Since the beginning of the project I've attended a conference in Europe, gave talks in universities in Israel, Europe and the USA. I've spent the summer of 2010 as well as the summer of 2012 conducting research with colleagues at MIT.
I've constructed 3 courses, 2 of which are of graduate level and one of undergraduate level, on issues closely related to the topics of the proposed project.
I'm keeping a lasting co-operation with colleagues at MIT, and initiated a new cooperation with a colleague at Singapore University of Technology and Design.
The project has made good progress in the following directions
1) Different descriptions of stochastic events - The description of a random variable X may be given explicitly as a list of pairs (x,p) where Probability(X=x)=p, or may be given implicitly via a value oracle to its cumulative distribution function (CDF). Moreover, it may be given approximately via an FPTAS to its CDF.
2) Applications - I've designed FPTASs for problems mainly in stochastic production and inventory theory. Other applications are in financial management, revenue management, project management, economics and variations on the Knapsack Problem.
3) Types of dependencies permitted - I've established that problems with non independent random variables cannot admit an FPTAS. However, the FPTAS framework does handle the case when the dependency is described as a Markov chain.
4) Expanding the Calculus of K-approximation functions - I've designed FPTASs to problems where one wants to maximize profit, i.e. the difference between revenues and costs. This is a substantial improvement over the initial FPTAS framework that have dealt only with problems minimizing costs or maximizing revenues.
5) Non-exact evaluation of cost functions - The initial FPTAS assumes access to a value oracle of the single-period cost function. I've expanded it to deal with the case where such (exact) value-oracle is not given, but an FPTAS (approximated vale function) to the cost function is given instead.
6) Practical performance when the cost functions are convex - The worst-case running time of the original FPTAS is low polynomial in the size of the input instance I and 1/epsilon.
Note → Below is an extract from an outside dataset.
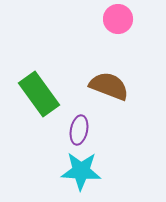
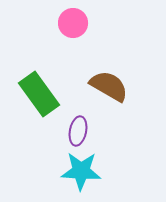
pink circle: moved 45 px left, 4 px down
brown semicircle: rotated 9 degrees clockwise
purple ellipse: moved 1 px left, 1 px down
Namely, it is quadratic in |I| and linear in 1/epsilon. However when programming the FPTAS, the practical running time is not satisfactory (as in most FPTASs in the literature). For this reason I improved the worst-case running time of the FPTAS. I designed and implemented the FPTAS and got excellent computational performance, and showed that it is faster than an exact algorithm even for small problem instances and small approximation factors, becoming orders of magnitude faster as the problem size increases.
7) Beyond finite-time DP - I have expanded the framework to more general recursive structures. The recursive structure of a finite-time DP can be seen as a ``walk" on a directed path. I've studied time-cost tradeoff project scheduling on series-parallel networks. In that work I have designed an add-hock FPTAS using K-approximation sets and functions.
8) Dealing with multidimensional state spaces - I've established that a value function of DP with bivariate state space that is both monotone and convex in the sense of Miller cannot admit a succinct representation. Moreover, such succinct representation is not possible even for a 2-approximation of such a DP. This negates the possibility of having an FPTAS for general multivariate DPs. However, I've designed an ad-hock FPTAS for the 2-item capacitated lot-sizing problem with joint setups.